Un’ingiustizia sanata, una retromarcia su un provvedimento assurdo che andava a colpire la fascia più fragile della popolazione. In Commissione Finanze al Senato è stato approvato un emendamento molto importante al Dl fiscale: verrà ripristinato l’assegno per gli invalidi parziali che prestano attività lavorativa. «Manteniamo la promessa fatta a famiglie e associazioni che lottano per l’inclusione», commenta il ministro del Lavoro Andrea Orlando.

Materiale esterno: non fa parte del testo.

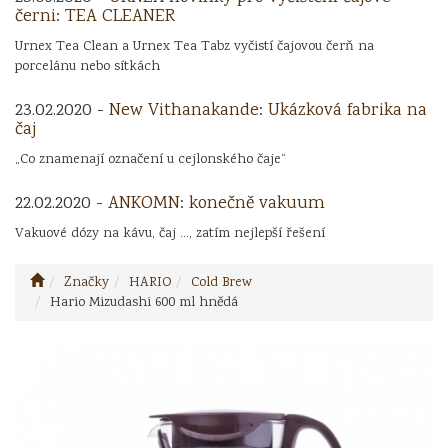
černi: TEA CLEANER
Urnex Tea Clean a Urnex Tea Tabz vyčistí čajovou čerň na
porcelánu nebo sítkách
23.02.2020 -
New Vithanakande: Ukázková fabrika na
čaj
„Co znamenají označení u cejlonského čaje“
22.02.2020 -
ANKOMN: konečně vakuum
Vakuové dózy na kávu, čaj ..., zatím nejlepší řešení
Značky
HARIO
Cold Brew
Hario Mizudashi 600 ml hnědá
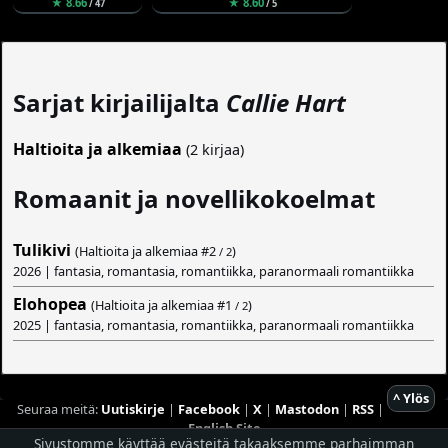
★ 8.66
★ 8.60
/ 47
/ 5
Sarjat kirjailijalta
Callie Hart
Haltioita ja alkemiaa
(2 kirjaa)
Romaanit ja novellikokoelmat
Tulikivi
(Haltioita ja alkemiaa #
2
)
/ 2
2026 | fantasia, romantasia, romantiikka, paranormaali romantiikka
Elohopea
(Haltioita ja alkemiaa #
1
)
/ 2
2025 | fantasia, romantasia, romantiikka, paranormaali romantiikka
^ Ylös
Seuraa meitä:
Uutiskirje
|
Facebook
|
X
|
Mastodon
|
RSS
|
English Site
Sivustomme käyttää evästeitä takaaksemme parhaimman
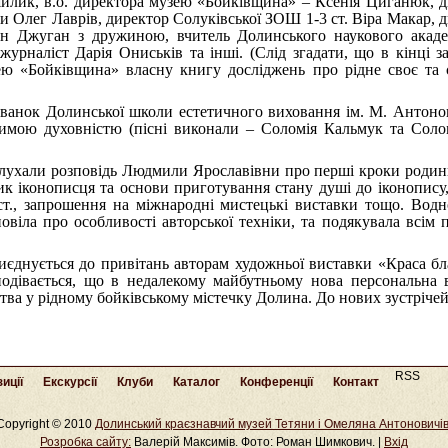
ошилик, в.о. директора музею «Бойківщина» – Ксенія Циганюк, 
и Олег Лаврів, директор Солуківської ЗОШ 1-3 ст. Віра Макар, 
ан Джуган з дружиною, вчитель Долинського наукового акаде
урналіст Дарія Ониськів та інші. (Слід згадати, що в кінці з
ю «Бойківщина» власну книгу досліджень про рідне своє та 
ованок Долинської школи естетичного виховання ім. М. Антоно
димою духовністю (пісні виконали – Соломія Кальмук та Солом
 слухали розповідь Людмили Ярославівни про перші кроки родин
ик іконописця та основи приготування стану душі до іконопису
т., запрошення на міжнародні мистецькі виставки тощо. Водн
віла про особливості авторської техніки, та подякувала всім п
єднується до привітань авторам художньої виставки «Краса бл
подівається, що в недалекому майбутньому нова персональна в
тва у рідному бойківському містечку Долина. До нових зустрічей
RSS
иції
Екскурсії
Клуби
Каталог
Конференції
Контакт
Copyright © 2010
Долинський краєзнавчий музей Тетяни і Омеляна Антоновичі
Розробка cайту:
Валерій Максимів. Фото: Роман Шимкович. |
Вхід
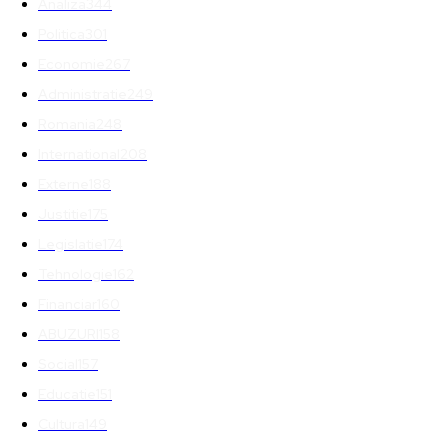
Analiza
344
Politica
301
Economie
267
Administratie
249
Romania
248
International
208
Externe
188
Justitie
175
Legislatie
174
Tehnologie
162
Financiar
160
ABUZURI
158
Social
157
Educatie
151
Cultura
149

Nelle scorse settimane infatti si è assistito a una sollevazione popolare contro una misura particolarmente odiosa: quella appunto che prevedeva la revoca dei 287,09 euro al mese a fronte di una riduzione della capacità lavorativa fra il 74 e il 99%. L’Inps avrebbe corrisposto tale beneficio soltanto in caso di inattività. Tradotto significa che un piccolo lavoretto da poche centinaia di euro sarebbe bastato per perdere l’indennità, con buona pace di ogni politica di inclusione. Una sorta di aut aut lanciato a persone in condizione di svantaggio: o il lavoro o l’assegno. Il cambio di rotta delle ultime ore rappresenta una vittoria dei disabili e del buon senso.
«Certo - rileva il presidente di Anffas Brescia, Giorgio Grazioli - come sempre con le Finanziarie bisogna aspettare fino all’approvazione definitiva, però è stato sostanzialmente corretto il tiro. Questo è frutto anche delle reazioni delle associazioni, delle famiglie e delle forze politiche che hanno chiesto il ripristino dell’assegno. L’emendamento approvato va nella direzione della giustizia sociale: il sistema ha dimostrato di avere i suoi anticorpi e di funzionare».
Il lieto fine dunque c’è, anche se resta un retrogusto amaro per il tetto, davvero molto basso, dei 4.931,29 euro di reddito annuo per poter accedere all’assegno. Questa condizione non pare destinata a cambiare. C’è tuttavia un’altra buona notizia che viene dal Senato: con un altro emendamento vengono riconosciuti significativi sgravi fiscali e contributivi per le imprese innovative che assumono, come dipendenti o collaboratori a qualsiasi titolo, lavoratori con disturbo dello spettro autistico nella misura di due terzi del personale.